▶ [Übungen]:
1. Wie viele Follower hat Ulrich Siegmund laut dem Auszug über die AfD auf TikTok?
2. Schreibe den Auszug über die Parteien auf TikTok ab dem Ende seines letzten Satzes weiter.

▶ [Auszug]:
###
AfD hat viele erfolgreiche Politiker auf TikTok
Das weiß auch Ulrich Siegmund – Fraktionschef der AfD im Landtag von Sachsen-Anhalt. Auf seinem TikTok-Account gibt er sich volksnah, nutzt Humor und Hetze gegen Migranten, die Ampel und Medien für Reichweite. Dieses Freund-Feind-Schema funktioniert: mit 370.000 Followern ist er der erfolgreichste deutsche Politiker auf TikTok.
Die Strategie der AfD gehe vor allem deshalb auf, weil andere Parteien ihnen das Feld überlassen würden, meint Martin Fuchs: "Pauschal – würde ich sagen – ist das: Champions League, AfD, versus Kreisliga, die anderen Parteien. Wenn man sich anschaut, wer die zehn erfolgreichsten Politiker in Deutschland auf TikTok sind, dann sind sechs davon in der AfD." Die anderen Parteien schafften es nicht, Menschen mit ihrer Art der Ansprache und der Aufbereitung von Themen so gut zu erreichen wie die AfD.
Andere Parteien nur zögerlich und mäßig erfolgreich auf TikTok unterwegs
Auch die SPD Sachsen-Anhalt versucht, ihren Fuß in die TikTok-Tür zu bekommen – mit mäßigem Erfolg. Das würde vor allem daran liegen, dass Hass und Hetze besser klickten als Regierungs-PR, erklärt René Wölfer von der SPD-Fraktion im Landtag.
###
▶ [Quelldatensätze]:
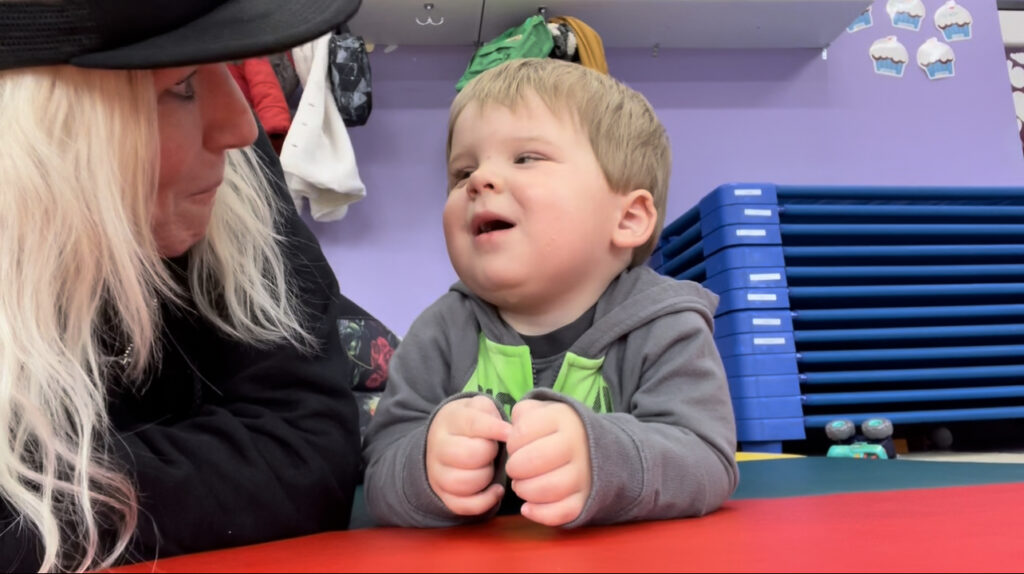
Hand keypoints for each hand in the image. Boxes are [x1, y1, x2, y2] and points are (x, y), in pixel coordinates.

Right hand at [426, 395, 511, 515]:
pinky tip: (496, 490)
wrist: (444, 440)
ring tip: (491, 468)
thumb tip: (509, 430)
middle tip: (494, 450)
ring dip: (486, 477)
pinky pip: (464, 506)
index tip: (510, 432)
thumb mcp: (479, 407)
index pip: (472, 424)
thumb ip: (491, 412)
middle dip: (489, 454)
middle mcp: (438, 448)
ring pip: (465, 483)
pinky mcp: (444, 496)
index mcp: (449, 421)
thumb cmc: (471, 423)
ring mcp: (438, 474)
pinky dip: (485, 501)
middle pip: (469, 455)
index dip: (494, 429)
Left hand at [506, 399, 591, 525]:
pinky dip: (539, 513)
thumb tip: (507, 433)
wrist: (593, 446)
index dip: (512, 443)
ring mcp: (585, 473)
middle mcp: (578, 444)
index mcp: (563, 418)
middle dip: (515, 468)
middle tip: (514, 469)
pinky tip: (527, 507)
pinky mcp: (586, 498)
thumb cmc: (555, 429)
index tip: (515, 446)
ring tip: (520, 486)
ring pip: (548, 488)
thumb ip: (521, 415)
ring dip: (525, 491)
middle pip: (534, 460)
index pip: (524, 431)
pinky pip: (562, 512)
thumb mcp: (540, 411)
###
▶ [Ergebnisse je Aufgabe]:
1. 370.000 Follower.

2.
Seine Partei hat lange gezögert, Inhalte auf der chinesischen Plattform zu teilen: "Wir haben natürlich extremste Datenschutzbedenken und wir geben im Moment auch kein Geld für TikTok aus. Man kann den Algorithmus natürlich beeinflussen, indem man Pakete bucht. Wir gehen auch davon aus, dass die AfD das tut, aber bei uns ist das nicht so. Wir sind noch nicht so lange dabei, haben aber festgestellt, dass wir mit gutem Content auch schnell zu mehr Followerschaft kommen können."
Zum Vergleich: Die SPD kommt gerade mal auf rund ein Drittel der Likes und Follower der AfD.
Medienpsychologe: TikTok Algorithmus fördert radikale Positionen
Weil der Algorithmus von TikTok radikale Positionen besonders fördere, fehle Raum für politische Zwischentöne, erklärt Tobias Rothmund von der Universität Jena. Er sieht in der aktuellen Entwicklung aber auch Vorteile: "Wenn man positive Effekte sehen will, dann kann man sagen, da werden Personen angesprochen und für politische Themen auch interessiert, die grundsätzlich eigentlich eher wenig Interesse an Politik haben". Auf der anderen Seite sei es sehr leicht, durch Agitation Konflikte zu schüren. "Im Prinzip stellt sich die Frage, inwiefern uns das als Gesellschaft wirklich weiterbringt", so Rothmund.
Um das aufkeimende Politik-Interesse nicht von Populismus bestimmen zu lassen, plädiert er für neue Social-Media-Plattformen. Bei denen solle aber nicht auf Kommerz gesetzt, sondern politischer Austausch gefördert werden.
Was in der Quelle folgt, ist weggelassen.